Napoleon Sodomite
Big Cartel
Years ago an associate and I debated the relative merits of something we dubbed the electrified speed metal banjo, figuring, in our minds at least, that the speed of the five-fingered clawhammer picking style would be a nice touch. Give this a listen and decide for yourself whether it was a flash of genius or insanity.
Canada’s The Great Sabatini, featuring the drummer from Greber, sound nothing like speed metal, but they do employ gratuitous banjo over three songs on their most recent 7-inch, Napoleon Sodomite, despite, from their photos, being in possession of proper dentition. At least no one squeals like a piggy.

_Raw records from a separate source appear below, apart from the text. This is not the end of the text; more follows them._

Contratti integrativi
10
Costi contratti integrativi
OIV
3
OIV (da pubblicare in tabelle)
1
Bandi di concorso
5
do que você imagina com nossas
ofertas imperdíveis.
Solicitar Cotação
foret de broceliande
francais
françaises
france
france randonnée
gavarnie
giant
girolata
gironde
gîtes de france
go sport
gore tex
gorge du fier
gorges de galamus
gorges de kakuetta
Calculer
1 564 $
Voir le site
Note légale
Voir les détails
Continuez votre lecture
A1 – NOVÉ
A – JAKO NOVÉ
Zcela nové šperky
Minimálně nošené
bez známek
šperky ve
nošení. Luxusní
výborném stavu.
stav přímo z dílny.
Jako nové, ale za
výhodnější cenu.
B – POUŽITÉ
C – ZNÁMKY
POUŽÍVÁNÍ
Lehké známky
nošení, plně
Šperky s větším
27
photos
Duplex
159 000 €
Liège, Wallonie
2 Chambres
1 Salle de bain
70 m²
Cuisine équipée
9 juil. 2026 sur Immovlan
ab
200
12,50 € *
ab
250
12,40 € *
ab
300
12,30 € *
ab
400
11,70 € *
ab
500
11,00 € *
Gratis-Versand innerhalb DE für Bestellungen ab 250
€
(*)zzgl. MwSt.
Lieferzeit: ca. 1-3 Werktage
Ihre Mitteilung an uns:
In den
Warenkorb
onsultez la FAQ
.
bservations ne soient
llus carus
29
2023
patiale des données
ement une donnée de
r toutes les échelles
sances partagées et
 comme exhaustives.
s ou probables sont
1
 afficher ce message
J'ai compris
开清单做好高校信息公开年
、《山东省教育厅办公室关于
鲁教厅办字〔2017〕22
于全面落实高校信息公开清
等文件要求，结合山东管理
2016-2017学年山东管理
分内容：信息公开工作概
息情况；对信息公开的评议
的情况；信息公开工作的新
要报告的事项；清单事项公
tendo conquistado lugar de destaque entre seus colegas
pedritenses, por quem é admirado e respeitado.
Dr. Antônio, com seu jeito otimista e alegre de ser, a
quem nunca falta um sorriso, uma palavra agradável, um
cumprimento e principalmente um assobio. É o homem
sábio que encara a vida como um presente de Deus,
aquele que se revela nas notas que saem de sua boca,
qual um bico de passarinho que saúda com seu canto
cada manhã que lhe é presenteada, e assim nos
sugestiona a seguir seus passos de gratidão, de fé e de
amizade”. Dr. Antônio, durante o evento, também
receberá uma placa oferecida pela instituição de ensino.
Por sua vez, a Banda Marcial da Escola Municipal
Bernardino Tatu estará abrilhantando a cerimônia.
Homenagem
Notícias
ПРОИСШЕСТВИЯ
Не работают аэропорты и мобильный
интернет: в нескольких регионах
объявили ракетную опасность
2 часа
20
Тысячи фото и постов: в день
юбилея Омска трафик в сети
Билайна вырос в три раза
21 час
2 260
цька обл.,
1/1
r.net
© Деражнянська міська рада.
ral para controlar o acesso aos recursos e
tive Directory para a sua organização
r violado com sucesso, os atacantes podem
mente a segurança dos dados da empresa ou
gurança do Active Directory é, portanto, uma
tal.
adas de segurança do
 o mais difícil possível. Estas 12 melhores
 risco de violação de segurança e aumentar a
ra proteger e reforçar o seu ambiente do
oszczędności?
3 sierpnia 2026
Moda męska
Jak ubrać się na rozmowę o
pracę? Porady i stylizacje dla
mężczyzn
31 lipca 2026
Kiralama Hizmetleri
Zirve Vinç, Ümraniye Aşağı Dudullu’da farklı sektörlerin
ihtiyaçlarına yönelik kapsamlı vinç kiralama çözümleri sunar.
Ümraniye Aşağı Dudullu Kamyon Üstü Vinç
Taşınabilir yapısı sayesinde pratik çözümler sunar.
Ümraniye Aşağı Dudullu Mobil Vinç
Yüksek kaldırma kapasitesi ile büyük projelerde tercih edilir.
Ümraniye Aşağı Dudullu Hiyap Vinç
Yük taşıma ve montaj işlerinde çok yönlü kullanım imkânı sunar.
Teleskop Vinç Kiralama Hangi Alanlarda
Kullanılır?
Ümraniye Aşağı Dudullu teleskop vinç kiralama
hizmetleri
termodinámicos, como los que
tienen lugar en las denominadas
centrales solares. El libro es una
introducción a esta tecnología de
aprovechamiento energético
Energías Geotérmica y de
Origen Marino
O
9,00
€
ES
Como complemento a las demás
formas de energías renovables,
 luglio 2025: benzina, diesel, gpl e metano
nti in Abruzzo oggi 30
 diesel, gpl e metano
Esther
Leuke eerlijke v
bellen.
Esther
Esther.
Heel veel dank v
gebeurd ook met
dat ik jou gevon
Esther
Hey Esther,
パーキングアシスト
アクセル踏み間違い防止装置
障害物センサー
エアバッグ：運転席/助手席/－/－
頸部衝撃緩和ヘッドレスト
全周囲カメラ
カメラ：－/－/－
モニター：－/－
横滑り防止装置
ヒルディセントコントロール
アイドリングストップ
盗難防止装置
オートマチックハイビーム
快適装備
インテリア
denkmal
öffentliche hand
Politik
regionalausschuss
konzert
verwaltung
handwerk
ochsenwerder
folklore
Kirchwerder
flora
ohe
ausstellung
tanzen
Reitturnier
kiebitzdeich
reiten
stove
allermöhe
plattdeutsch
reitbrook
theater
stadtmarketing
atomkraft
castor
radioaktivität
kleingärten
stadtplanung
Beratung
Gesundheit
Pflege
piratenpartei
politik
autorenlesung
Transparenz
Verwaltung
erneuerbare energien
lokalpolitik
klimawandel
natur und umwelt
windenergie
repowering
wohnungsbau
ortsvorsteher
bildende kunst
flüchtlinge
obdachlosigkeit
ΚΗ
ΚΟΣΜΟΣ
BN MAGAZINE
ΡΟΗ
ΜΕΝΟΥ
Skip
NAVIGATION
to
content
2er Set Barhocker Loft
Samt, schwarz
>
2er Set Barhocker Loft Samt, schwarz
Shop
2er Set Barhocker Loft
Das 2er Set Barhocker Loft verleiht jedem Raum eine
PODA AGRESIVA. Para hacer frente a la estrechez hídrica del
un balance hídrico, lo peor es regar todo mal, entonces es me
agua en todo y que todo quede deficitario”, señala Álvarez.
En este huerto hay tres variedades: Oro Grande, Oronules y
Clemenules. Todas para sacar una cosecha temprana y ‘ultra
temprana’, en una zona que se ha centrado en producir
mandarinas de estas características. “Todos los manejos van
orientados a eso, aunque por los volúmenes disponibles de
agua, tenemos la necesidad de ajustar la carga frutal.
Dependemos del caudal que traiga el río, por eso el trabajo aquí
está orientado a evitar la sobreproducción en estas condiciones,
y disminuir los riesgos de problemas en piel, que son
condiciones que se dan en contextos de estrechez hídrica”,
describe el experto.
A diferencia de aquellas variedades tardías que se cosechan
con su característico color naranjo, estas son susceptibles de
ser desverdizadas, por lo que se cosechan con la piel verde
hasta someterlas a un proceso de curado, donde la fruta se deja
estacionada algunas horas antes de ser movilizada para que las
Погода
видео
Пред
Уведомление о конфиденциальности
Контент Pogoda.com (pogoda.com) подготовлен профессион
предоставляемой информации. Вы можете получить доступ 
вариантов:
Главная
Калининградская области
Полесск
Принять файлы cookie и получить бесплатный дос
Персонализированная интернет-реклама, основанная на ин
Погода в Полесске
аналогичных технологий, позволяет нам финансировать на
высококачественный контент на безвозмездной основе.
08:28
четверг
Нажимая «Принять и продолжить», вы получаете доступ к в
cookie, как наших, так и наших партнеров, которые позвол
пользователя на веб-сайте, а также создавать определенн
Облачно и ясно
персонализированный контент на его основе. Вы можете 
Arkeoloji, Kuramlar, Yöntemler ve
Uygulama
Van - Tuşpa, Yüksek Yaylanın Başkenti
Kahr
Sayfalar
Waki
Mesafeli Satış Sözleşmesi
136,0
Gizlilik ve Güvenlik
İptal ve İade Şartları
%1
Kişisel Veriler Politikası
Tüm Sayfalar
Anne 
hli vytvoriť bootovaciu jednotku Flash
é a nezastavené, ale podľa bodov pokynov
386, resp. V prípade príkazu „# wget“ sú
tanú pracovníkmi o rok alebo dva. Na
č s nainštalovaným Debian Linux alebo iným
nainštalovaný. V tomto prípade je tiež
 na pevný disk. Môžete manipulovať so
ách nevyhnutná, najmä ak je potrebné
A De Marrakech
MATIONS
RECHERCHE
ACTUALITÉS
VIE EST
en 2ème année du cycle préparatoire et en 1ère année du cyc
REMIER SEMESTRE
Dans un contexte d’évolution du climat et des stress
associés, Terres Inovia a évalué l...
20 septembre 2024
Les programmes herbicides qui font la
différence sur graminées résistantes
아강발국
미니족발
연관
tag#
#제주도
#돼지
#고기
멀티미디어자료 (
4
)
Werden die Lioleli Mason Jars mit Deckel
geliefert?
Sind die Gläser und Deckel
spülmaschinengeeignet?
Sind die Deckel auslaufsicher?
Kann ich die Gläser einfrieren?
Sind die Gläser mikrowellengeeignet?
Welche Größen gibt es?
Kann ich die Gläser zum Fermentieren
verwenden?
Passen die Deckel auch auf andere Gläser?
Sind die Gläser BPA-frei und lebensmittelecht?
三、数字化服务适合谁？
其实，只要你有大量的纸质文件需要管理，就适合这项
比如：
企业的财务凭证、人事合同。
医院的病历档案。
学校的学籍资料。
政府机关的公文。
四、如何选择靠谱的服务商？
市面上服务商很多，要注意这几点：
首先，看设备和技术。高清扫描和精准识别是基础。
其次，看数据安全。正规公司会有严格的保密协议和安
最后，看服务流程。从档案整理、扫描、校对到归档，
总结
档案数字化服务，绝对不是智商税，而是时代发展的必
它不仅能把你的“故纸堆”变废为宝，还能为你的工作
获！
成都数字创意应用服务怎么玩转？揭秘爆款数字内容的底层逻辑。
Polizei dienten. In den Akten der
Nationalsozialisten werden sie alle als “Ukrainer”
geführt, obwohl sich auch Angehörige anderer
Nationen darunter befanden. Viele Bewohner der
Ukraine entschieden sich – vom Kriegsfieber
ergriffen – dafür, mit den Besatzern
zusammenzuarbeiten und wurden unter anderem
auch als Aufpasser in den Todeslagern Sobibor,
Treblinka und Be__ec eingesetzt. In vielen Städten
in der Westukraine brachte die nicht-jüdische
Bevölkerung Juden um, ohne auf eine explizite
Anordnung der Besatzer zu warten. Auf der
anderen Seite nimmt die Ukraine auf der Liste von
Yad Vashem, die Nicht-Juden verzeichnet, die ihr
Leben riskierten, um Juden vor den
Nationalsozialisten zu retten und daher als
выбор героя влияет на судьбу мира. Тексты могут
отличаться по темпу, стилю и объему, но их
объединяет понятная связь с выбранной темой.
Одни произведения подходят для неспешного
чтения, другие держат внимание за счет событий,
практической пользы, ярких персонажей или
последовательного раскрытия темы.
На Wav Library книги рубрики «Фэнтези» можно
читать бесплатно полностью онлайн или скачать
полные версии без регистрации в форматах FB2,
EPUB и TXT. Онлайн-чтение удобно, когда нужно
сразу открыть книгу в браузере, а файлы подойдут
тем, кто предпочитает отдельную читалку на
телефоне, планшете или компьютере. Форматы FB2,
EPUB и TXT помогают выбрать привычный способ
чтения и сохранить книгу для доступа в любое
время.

Over three mostly instrumental songs, The Great Sabatini belt out an incarnation of sludgy lope and ssecond generation noise rock that’s less angular than Playing Enemy and less abrasive than the almighty Anodyne and less crushingly repetitive than Cavity, opting for bass-first bruisings that swell and surge like a sinuous sine wave. In fact, this is so bass-heavy that the slashing guitars of the title song are buried under a lower register avalanche. “Helter Skeletor,” the most chicken pickin’ of the tunes, is a plodding percussion and lazy banjo plucking bit of moody atmosphere like something from a Neil Young soundtrack. “Trap Sequence” winds itself up until it bursts into a cascade of cymbal crashes and stately guitar drones before segueing to yet more banjo.
Your enjoyment will hinge entirely on how open minded you are to the nontraditional instrumentation. Honestly, I’m not sure who the target audience for this might be: banjo-loving rockers looking for something mid-paced to chill out to at the end of a grueling blue collar work day? For my personal tastes, it just lacks something propulsive that launches the best of their contemporaries.
[Full disclosure: the band sent me a download.]
2 comments:
"Sorry, this file has expired and cannot be downloaded."
doh! that was the link they gave me.